Boutasmit en Snel (2016) ontdekten in hun onderzoek onder Nederlands-Marokkaanse jongeren in de Haagse Schildersbuurt dat surveillance door ‘buurtvaders’ uit de eigen etnische groep effectiever kan zijn dan toezicht uitgeoefend door ‘buitenstaanders’. De kans dat de buurtvaders hen of hun ouders kenden, maakte de jongeren beducht voor verlies van de goede familienaam en voor conflicten thuis als gevolg van gerapporteerd wangedrag op straat.

Schuilenburg (2016b) wijst in het project Buurt Bestuurt in de Rotterdamse wijk Hillesluis op de rol van overheid. Burgerparticipatie betekent namelijk óók overheidsparticipatie. Hij onderscheidt drie verschillende manieren waarop de overheid zich kan manifesteren in burgerprojecten: als presterende, rechtvaardige en participerende overheid. In de onderzochte Buurt Bestuurt verwachten burgers juist prestaties van de overheid en als die uitblijven, is de teleurstelling groot, met alle gevolgen van dien voor de kans van slagen van het project.

Perverse effecten nopen tot kritische reflectie

Natuurlijk zitten er ook morele implicaties aan burgerparticipatie. Lub (2016b) wijst erop dat buurtwachten officieel slechts de ogen en oren van de straat zijn en het boeven vangen overlaten aan de politie. Op het eerste gezicht lijkt er dan ook rechtsstatelijk niets mis. Toch liggen excessieve sociale controle, etnische profilering en leeftijdsdiscriminatie (jegens jongeren) op de loer. Elke observatie van een persoon of gebeurtenis die afwijkt van wat ‘normaal’ is, kan geframed worden als potentiële bedreiging en als ‘verdacht.’

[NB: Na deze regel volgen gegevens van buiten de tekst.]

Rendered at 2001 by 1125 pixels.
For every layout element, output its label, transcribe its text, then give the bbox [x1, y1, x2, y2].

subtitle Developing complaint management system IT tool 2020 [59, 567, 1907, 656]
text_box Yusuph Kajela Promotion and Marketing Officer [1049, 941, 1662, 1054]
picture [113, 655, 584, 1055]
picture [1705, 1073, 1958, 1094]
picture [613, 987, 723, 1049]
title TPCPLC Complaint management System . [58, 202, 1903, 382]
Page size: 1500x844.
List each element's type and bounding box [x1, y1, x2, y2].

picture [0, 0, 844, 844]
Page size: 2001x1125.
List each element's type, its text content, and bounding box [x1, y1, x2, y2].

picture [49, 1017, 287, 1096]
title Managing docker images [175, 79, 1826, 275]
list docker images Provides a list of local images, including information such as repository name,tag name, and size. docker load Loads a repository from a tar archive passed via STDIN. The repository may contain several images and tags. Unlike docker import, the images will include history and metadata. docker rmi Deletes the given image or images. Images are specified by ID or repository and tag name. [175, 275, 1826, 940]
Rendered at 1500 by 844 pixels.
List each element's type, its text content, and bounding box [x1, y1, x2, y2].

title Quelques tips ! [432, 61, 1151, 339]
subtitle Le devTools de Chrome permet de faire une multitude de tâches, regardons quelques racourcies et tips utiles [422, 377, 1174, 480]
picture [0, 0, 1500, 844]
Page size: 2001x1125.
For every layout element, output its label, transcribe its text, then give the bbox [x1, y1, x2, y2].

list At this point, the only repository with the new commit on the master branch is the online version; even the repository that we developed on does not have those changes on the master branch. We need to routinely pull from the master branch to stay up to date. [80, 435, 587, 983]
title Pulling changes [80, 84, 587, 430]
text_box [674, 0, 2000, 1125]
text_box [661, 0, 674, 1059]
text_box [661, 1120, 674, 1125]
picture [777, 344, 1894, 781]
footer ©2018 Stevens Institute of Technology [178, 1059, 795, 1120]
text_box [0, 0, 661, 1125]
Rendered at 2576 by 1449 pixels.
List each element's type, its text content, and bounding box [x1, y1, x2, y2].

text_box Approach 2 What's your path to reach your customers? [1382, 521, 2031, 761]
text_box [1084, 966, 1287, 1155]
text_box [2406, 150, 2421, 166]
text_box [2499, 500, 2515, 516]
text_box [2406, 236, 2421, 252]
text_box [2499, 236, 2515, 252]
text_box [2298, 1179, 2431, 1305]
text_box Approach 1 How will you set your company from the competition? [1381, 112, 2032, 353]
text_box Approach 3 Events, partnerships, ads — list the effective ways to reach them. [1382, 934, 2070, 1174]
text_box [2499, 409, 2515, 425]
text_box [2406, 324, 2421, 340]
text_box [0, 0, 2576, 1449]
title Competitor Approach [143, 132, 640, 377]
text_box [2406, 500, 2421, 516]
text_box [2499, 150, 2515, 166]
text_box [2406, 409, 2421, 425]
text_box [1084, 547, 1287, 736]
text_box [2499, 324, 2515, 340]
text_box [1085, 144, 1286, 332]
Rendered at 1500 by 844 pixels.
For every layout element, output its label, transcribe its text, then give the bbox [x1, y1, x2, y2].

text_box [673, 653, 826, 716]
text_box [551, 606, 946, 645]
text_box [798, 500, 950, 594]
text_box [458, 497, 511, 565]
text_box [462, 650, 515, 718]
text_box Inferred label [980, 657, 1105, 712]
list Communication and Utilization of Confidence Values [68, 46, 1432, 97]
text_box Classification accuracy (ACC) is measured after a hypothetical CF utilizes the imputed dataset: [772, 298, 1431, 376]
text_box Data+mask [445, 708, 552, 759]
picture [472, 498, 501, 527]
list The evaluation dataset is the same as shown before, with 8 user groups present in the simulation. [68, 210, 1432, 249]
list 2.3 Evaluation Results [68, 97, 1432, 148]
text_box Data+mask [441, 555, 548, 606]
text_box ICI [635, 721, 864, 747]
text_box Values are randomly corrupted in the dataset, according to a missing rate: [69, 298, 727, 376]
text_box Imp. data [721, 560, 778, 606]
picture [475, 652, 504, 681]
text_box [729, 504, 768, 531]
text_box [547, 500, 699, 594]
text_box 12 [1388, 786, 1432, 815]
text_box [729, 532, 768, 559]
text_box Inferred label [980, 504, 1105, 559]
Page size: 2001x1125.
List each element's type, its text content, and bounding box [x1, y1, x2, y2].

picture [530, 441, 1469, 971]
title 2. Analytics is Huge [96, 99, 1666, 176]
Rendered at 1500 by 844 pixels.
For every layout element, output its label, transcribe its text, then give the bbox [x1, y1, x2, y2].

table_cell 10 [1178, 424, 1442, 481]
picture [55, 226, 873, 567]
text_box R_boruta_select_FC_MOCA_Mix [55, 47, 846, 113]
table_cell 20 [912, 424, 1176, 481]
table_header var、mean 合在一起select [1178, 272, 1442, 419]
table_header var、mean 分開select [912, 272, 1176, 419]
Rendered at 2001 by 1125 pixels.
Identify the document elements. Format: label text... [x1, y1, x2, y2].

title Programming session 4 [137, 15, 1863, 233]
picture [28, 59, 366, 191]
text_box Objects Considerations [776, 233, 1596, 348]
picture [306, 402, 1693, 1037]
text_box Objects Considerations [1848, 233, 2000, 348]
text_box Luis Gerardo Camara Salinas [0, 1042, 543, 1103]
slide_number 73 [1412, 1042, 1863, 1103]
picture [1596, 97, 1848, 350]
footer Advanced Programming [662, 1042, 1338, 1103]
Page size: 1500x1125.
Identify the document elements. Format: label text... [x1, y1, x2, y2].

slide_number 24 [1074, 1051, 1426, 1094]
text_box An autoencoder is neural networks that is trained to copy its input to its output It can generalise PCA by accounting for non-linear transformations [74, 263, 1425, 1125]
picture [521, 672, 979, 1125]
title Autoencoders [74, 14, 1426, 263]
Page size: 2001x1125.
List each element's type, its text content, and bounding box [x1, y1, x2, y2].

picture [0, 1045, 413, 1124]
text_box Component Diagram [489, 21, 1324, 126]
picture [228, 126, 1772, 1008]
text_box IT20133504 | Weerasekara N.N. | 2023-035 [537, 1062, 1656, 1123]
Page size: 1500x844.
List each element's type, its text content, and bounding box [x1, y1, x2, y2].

Dergelijke effecten dwingen tot een kritische reflectie op het fenomeen burgerparticipatie in veiligheid en de inpasbaarheid daarvan in het veiligheidsbeleid. Zo zou het mobiliseren van burgers op het thema (on)veiligheid wel eens als neveneffect kunnen hebben dat onveiligheidsgevoelens juist toenemen, dit in weerwil van de al jarenlang dalende criminaliteit.

Marit Scheepmaker, Marc Schuilenburg en Erik Snel zijn redacteuren van het Tijdschrift Justitiële verkenningen. Dit artikel is een uitgebreide versie van de inleiding van het recentelijk verschenen themanummer ‘Burgerparticipatie in veiligheid’ van Justitiële verkenningen (nr. 5/2016).